Here's some information about my system, in case it's relevant:
$ uname -a
Linux turbox 4.15.0-70-generic #79-Ubuntu SMP Tue Nov 12 10:36:11 UTC 2019 x86_64 x86_64 x86_64 GNU/Linux
$ lsb_release -a
LSB Version: core-9.20170808ubuntu1-noarch:security-9.20170808ubuntu1-noarch
Distributor ID: Ubuntu
Description: Ubuntu 18.04.3 LTS
Release: 18.04
Codename: bionic
$ ubuntu-drivers devices
== /sys/devices/pci0000:00/0000:00:02.0/0000:01:00.0 ==
modalias : pci:v000010DEd00000A65sv00000000sd00000000bc03sc00i00
vendor : NVIDIA Corporation
model : GT218 [GeForce 210]
manual_install: True
driver : nvidia-340 - distro non-free recommended
$ prime-select query
nvidia
$ sudo lshw -c video
*-display
description: VGA compatible controller
product: GT218 [GeForce 210]
vendor: NVIDIA Corporation
physical id: 0
bus info: pci@0000:01:00.0
version: a2
width: 64 bits
clock: 33MHz
capabilities: pm msi pciexpress vga_controller bus_master cap_list rom
configuration: driver=nvidia latency=0
resources: irq:26 memory:fb000000-fbffffff memory:c0000000-cfffffff memory:de000000-dfffffff ioport:ef00(size=128) memory:c0000-dffff
$ nvidia-smi
Wed Nov 20 12:01:15 2019
+------------------------------------------------------+
| NVIDIA-SMI 340.107 Driver Version: 340.107 |
|-------------------------------+----------------------+----------------------+
| GPU Name Persistence-M| Bus-Id Disp.A | Volatile Uncorr. ECC |
| Fan Temp Perf Pwr:Usage/Cap| Memory-Usage | GPU-Util Compute M. |
|===============================+======================+======================|
| 0 GeForce 210 Off | 0000:01:00.0 N/A | N/A |
| N/A 50C P0 N/A / N/A | 630MiB / 1023MiB | N/A Default |
+-------------------------------+----------------------+----------------------+
+-----------------------------------------------------------------------------+
| Compute processes: GPU Memory |
| GPU PID Process name Usage |
|=============================================================================|
| 0 Not Supported |
+-----------------------------------------------------------------------------+
$ lsmod | grep nvidia
nvidia 10559488 198
drm 401408 10 nvidia
$ echo $XDG_SESSION_TYPE
x11
$ gnome-shell --version
GNOME Shell 3.28.4
My question:
Since I have console access (and usually also graphical access), is there anything I can do to determine what's causing this? I do not want to have to reinstall my system and all its software, since the graphic environment obviously sometimes works fine, just not predictably after boot.
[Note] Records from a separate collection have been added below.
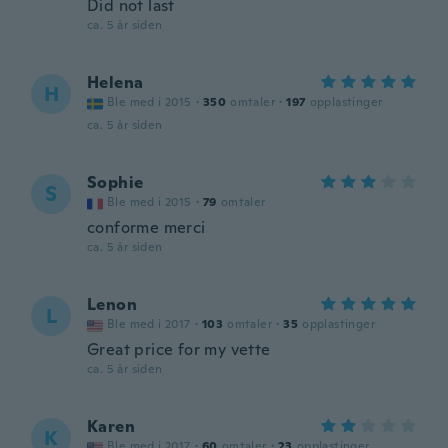
Did not last
ca. 5 år siden
Helena
H
Ble med i 2015
·
350
omtaler
·
197
opplastinger
ca. 5 år siden
Sophie
S
Ble med i 2015
·
79
omtaler
conforme merci
ca. 5 år siden
Lenon
L
Ble med i 2017
·
103
omtaler
·
35
opplastinger
Great price for my vette
ca. 5 år siden
Karen
K
Ble med i 2017
·
60
omtaler
·
23
opplastinger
I have looked at journalctl -k
and have googled any error that seemed suspicious to me but I haven't found a solution yet or any useful hints.
Any ideas are welcome. Thanks!
EDIT: Here's some more information: After each reboot, when I log in to a virtual console to try and fix this, at some seemingly random time, about 5 minutes after boot, the screen flashes and takes me away from the text console and into the login screen (desktop manager). It looks as if something has crashed and restarted, but I don't know what that could be. This does not seem to correlate with anything that I do. After this happens, I can login with no problems. At this point it's more of a nuisance than a real problem for me, but still somewhat frustrating. I feel like there should be some way to debug these things.
EDIT2: I am getting the following entries in the Xorg logs:
[ 926.271] (II) systemd-logind: got pause for 13:68
[ 926.272] (II) systemd-logind: got pause for 226:0
[ 926.272] (II) systemd-logind: got pause for 13:65
[ 926.272] (II) systemd-logind: got pause for 13:69
[ 926.272] (II) systemd-logind: got pause for 13:67
[ 926.272] (II) systemd-logind: got pause for 13:64
[ 926.272] (II) systemd-logind: got pause for 13:66
Looking on the web for these errors, I see that many people experience non-deterministic problems with the login screen, which leads me to believe that it's not the drivers that are at fault here. It seems it has something to do with systemd-logind
and maybe dbus
, but unfortunately I don't know what. Hopefully someone with better knowledge of Linux can help?